Down-home Southern girl Kimberly Wyatt also happens to be, according to Antin, “the sexiest dancer I have ever seen in my life.” Says Wyatt, “I’m a lot shyer than most of the girls, but my personality onstage is full-out. I really go for it.”
Born in Warrensburg, MO, a tiny farm town near the Ozarks, her father is a trucker and her mother goes on the road with him. Having danced since she was seven, by the time Wyatt was 14 she was earning scholarships to study in New York each summer, from the Joffrey Ballet to the Broadway Dance Center. Graduating high school at 17, she promptly flew to Las Vegas to audition for cruise ship and casino shows. Landing a revue on Royal Caribbean’s Explorer of the Seas, then the largest cruise ship in the world, she was able to visit most of Southern Europe.

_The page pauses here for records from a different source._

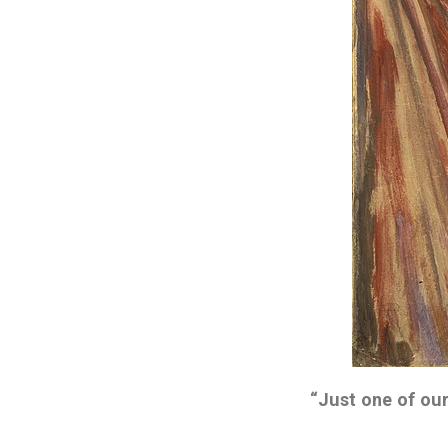
“Just one of our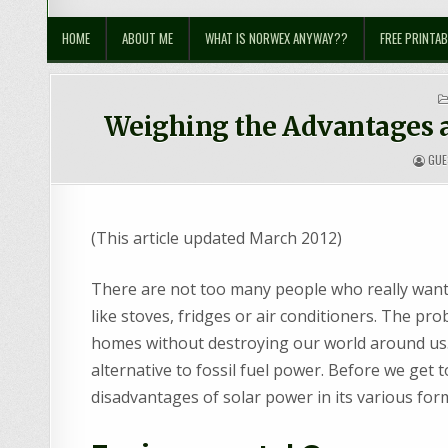
Sustainable Suburbia
Healthy Family | Healthy World
HOME
ABOUT ME
WHAT IS NORWEX ANYWAY??
FREE PRINTAB
Weighing the Advantages a
GUE
(This article updated March 2012)
There are not too many people who really want 
like stoves, fridges or air conditioners. The pr
homes without destroying our world around us.
alternative to fossil fuel power. Before we get 
disadvantages of solar power in its various for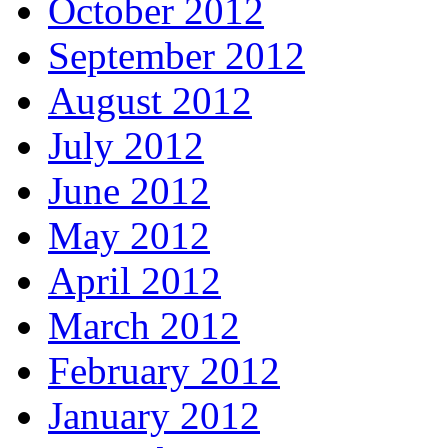
October 2012
September 2012
August 2012
July 2012
June 2012
May 2012
April 2012
March 2012
February 2012
January 2012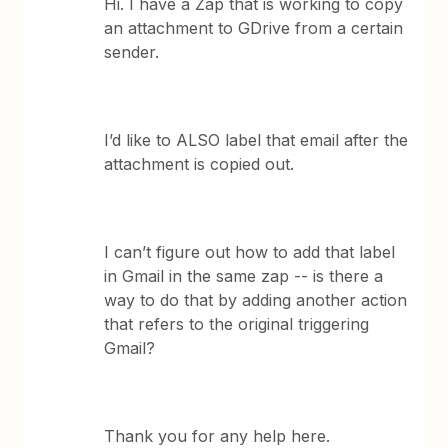
Hi. I have a Zap that is working to copy
an attachment to GDrive from a certain
sender.
I’d like to ALSO label that email after the
attachment is copied out.
I can’t figure out how to add that label
in Gmail in the same zap -- is there a
way to do that by adding another action
that refers to the original triggering
Gmail?
Thank you for any help here.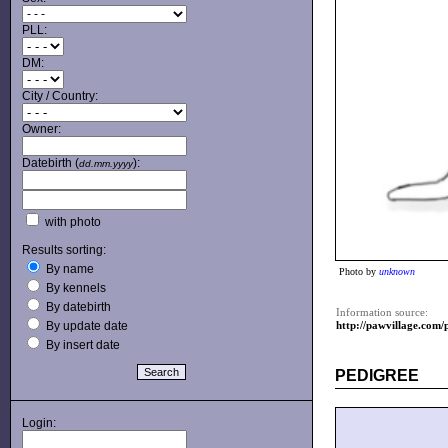
PLL:
DM:
City / Country:
Owner:
Datebirth (
):
dd.mm.yyyy
with photo
Results sorting:
By name
Photo by
unknown
By kennels
By datebirth
Information source:
By update date
http://pawvillage.co
By insert date
PEDIGREE
Login: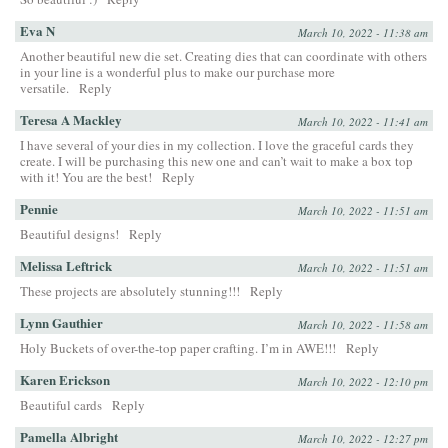
Eva N
March 10, 2022 - 11:38 am
Another beautiful new die set. Creating dies that can coordinate with others
in your line is a wonderful plus to make our purchase more
versatile.
Reply
Teresa A Mackley
March 10, 2022 - 11:41 am
I have several of your dies in my collection. I love the graceful cards they
create. I will be purchasing this new one and can’t wait to make a box top
with it! You are the best!
Reply
Pennie
March 10, 2022 - 11:51 am
Beautiful designs!
Reply
Melissa Leftrick
March 10, 2022 - 11:51 am
These projects are absolutely stunning!!!
Reply
Lynn Gauthier
March 10, 2022 - 11:58 am
Holy Buckets of over-the-top paper crafting. I’m in AWE!!!
Reply
Karen Erickson
March 10, 2022 - 12:10 pm
Beautiful cards
Reply
Pamella Albright
March 10, 2022 - 12:27 pm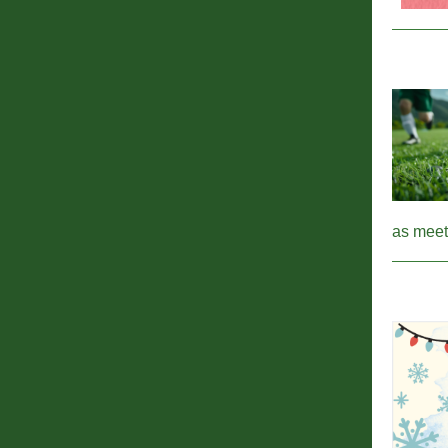
as meet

In 2001, she moved to L.A., despite an offer from the Hubbard St. Dance Co. in Chicago. “All I knew was that L.A. is where dancers got jobs and L.A. was the dot MapQuest led to. My parents thought, ‘Oh my God, what is she going to turn into out there?’”
In 2003, Antin was the choreographer for a video for Nick Lachey’s solo album when Wyatt auditioned. Antin asked her that night to join The Pussycat Dolls. “I had only seen a poster for them,” Wyatt recalls. “I remember falling in love with the girls. Not many acts let you be sexy and still be about girl power.”
“Small town Middle America is different from the coasts,” she says, “and all the girls come from big cities. I have a different perspective. They love my stories about towns where the fancy clothing store is Wal-Mart.”